Chang’s pieces now adorn high-end establishments seeking to incorporate distinctive Taiwanese elements into their spaces and personal homes alike. One family asked Chang to take the glass windows from their old house to create lighting for their new home. The lamps became a vessel for memories—old and new. Chang also collaborates annually with other artists. The most recent project, “Relight+Music”, with sound artist Hsu Yen-Ting (許雁婷) was an exploration of the relationship between light and sound. In a dim space, lit only by Chang’s tungsten glass lamps, a piece of traditional Taiwanese patterned glass cut to the shape of a 12-inch vinyl record was placed on a turntable.

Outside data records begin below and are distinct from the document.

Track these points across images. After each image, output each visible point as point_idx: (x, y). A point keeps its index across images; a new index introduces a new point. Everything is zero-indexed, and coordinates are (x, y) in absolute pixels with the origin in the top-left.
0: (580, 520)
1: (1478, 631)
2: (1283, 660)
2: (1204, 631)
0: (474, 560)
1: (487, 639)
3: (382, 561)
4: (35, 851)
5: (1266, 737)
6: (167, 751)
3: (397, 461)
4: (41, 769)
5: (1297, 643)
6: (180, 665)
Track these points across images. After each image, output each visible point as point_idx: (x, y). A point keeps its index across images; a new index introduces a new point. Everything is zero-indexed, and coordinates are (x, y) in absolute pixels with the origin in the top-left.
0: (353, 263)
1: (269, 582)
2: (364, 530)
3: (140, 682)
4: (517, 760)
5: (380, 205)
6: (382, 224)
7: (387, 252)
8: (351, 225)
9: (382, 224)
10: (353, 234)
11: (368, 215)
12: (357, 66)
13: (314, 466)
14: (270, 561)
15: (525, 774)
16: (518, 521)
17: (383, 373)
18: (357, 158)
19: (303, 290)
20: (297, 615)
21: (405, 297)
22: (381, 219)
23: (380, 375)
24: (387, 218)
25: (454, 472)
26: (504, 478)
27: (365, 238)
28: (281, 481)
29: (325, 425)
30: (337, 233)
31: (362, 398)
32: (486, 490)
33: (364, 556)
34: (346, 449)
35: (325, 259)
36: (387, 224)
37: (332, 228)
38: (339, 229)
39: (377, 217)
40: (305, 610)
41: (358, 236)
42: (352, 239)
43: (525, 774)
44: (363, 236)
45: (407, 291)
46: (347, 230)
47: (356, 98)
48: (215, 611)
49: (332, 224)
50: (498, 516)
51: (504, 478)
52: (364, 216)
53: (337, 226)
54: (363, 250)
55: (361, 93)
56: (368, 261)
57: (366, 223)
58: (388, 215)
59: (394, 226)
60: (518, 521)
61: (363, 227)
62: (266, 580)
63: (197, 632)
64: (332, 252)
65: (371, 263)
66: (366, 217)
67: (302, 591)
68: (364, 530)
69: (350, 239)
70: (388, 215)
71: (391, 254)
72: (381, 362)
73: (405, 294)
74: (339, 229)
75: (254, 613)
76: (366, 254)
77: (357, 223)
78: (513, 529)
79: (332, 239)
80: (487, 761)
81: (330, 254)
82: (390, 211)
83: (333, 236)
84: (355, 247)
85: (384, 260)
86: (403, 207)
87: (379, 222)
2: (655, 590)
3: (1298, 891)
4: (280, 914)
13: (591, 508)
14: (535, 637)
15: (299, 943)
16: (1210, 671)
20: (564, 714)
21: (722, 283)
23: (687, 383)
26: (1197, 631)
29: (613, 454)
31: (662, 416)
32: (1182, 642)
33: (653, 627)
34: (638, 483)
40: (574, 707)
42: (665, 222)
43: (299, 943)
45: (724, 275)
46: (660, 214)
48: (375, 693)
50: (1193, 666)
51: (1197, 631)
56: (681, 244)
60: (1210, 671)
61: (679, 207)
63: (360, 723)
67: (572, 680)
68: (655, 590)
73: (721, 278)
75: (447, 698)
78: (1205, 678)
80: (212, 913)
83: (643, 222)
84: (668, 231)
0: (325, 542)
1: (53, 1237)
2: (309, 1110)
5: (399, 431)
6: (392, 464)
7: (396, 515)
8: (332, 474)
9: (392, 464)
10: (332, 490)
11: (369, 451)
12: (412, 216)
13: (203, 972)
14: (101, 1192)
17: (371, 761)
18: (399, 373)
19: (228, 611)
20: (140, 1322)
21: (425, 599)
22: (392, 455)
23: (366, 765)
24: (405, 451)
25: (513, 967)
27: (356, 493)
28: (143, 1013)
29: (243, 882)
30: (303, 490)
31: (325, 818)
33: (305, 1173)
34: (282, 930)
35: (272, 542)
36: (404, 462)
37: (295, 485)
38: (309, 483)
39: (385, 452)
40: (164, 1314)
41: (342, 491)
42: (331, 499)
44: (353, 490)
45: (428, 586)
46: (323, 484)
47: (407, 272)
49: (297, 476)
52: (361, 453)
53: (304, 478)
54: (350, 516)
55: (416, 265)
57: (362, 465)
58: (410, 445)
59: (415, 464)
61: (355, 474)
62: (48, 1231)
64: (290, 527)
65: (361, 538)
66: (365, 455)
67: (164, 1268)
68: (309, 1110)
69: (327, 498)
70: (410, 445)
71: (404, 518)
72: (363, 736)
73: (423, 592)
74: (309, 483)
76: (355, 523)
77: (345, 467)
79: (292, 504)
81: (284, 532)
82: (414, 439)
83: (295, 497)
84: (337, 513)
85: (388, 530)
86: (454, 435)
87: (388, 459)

The resulting aural textures, overlaid with Hsu’s sound work, conjure whispers, heartbeats, murmurs—a collective imagination and memory from within the glass.
Yet Chang does not simply meditate on antiquity—instead, he balances sentimentality with a rational mind, transforming the materials of times past and giving them new life and place in the present. His pieces take us on a journey through time, slowing us down in our high-speed lives and allowing us to all be time travelers—to arrive in front of light and to gaze at time as it looks back upon us.